Letteratura

POESIA | Gilda Policastro

6 Febbraio 2019

 

Un nome che può essere Salim

 

Stacco tutto e me ne vado

È grosso, una stampella per parte

L’altro non sa scrivere il nome

Somalo? Etiopia. E te pareva,

quante possibilità ciàvevo, su un mijione

Promiscuità, è questo a definirci

nell’anticamera del reparto dove il sonno ci intuba

Staccati gli aghi ci sveglieremo tutti sani o più malati

a digiuno

e niente acqua dalla mezzanotte

Mettiamo un po’ di musica così ce passa,

s’infila i guanti per Salim, lui non sa scriverlo

ma lei lo ha imparato col tu democratico

degli ospedali

Scrollo le poesie del poeta operaio

dice rinchiudi un porco nel reparto

noi aspettiamo in fila dopo il girotondo

del rispondi alle domande

(allergie, farmaci, malattie importanti)

poi spostati tu da quella parte

(a fissargli l’ago, senza i guanti)

Siamo in quattro, guardiamo un po’ in aria

un po’ ci sorridiamo mentre Salim non ha capito

che deve togliersi la giacca

Glielo mimo pensando al cianciare brutto

di ogni Facebook sui cosiddetti

(categoria che vorrebbe smarcarsi)

Siamo fermi in questo spazio che ci contiene

insieme al tempo che a dispetto della musica non passa

Saremo fuori, prima o dopo, saremo a casa

Salim forse resta, l’infermiera ha detto il nome

del suo male che non ha capito lui solo,

finalmente senza giacca

 

***

Gilda Policastro è poetessa, romanziera, critica letteraria.

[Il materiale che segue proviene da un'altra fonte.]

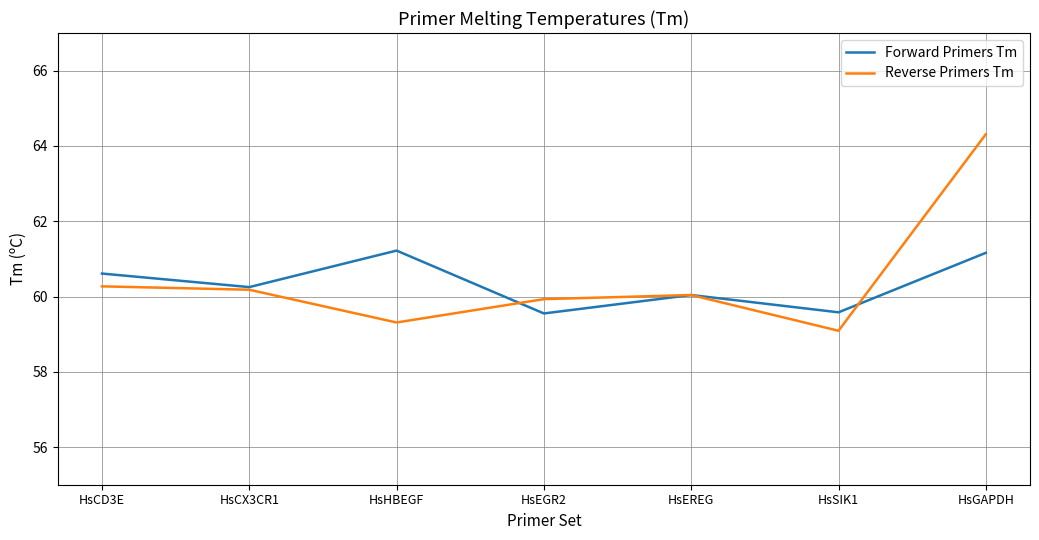

What is the average value of the Forward Primers Tm series?

60.3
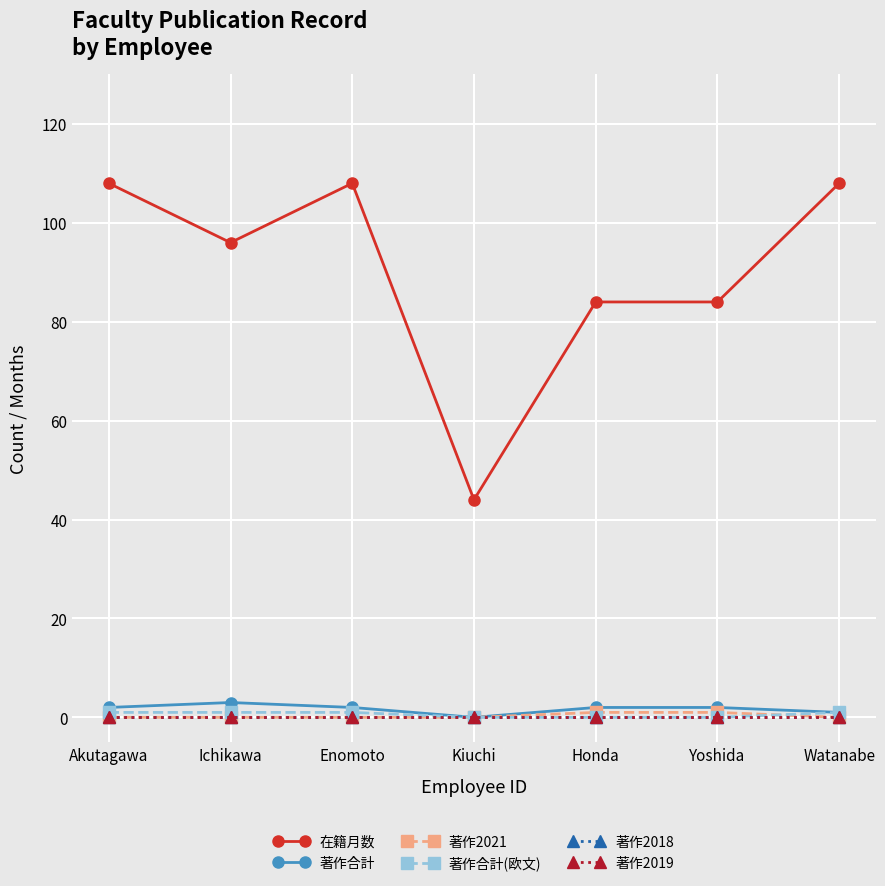

What position from the left is Enomoto?

3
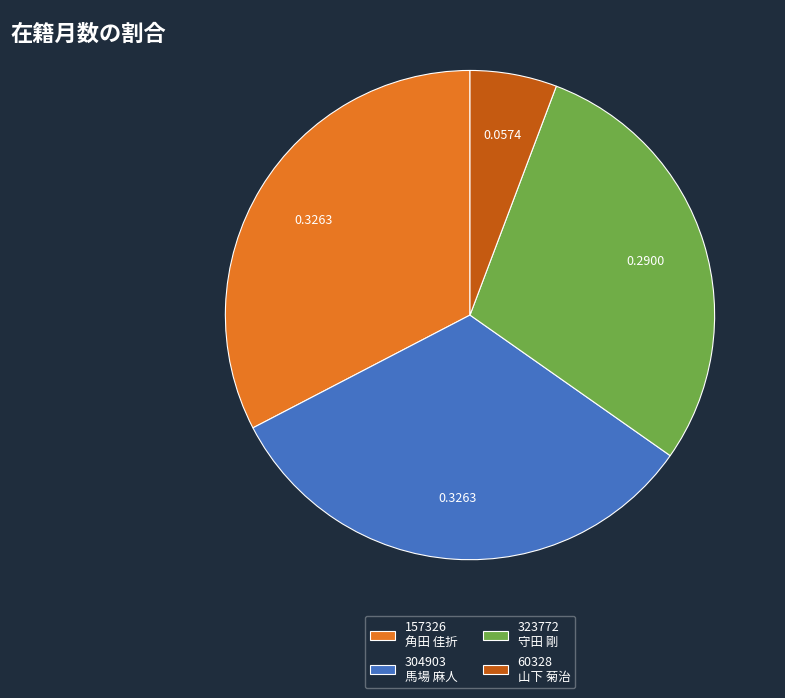

Approximately how many times larger is the value at 323772 守田 剛 compared to 157326 角田 佳折?

0.9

Insegna poesia presso la scuola di scrittura Molly Bloom. Redattrice del sito Le parole e le cose, collabora con le pagine culturali del quotidiano Il Dubbio. Tra gli ultimi titoli di poesia, Non come vita (Aragno 2013), Inattuali (Transeuropa 2016), Esercizi di vita pratica (Prufrock spa 2017).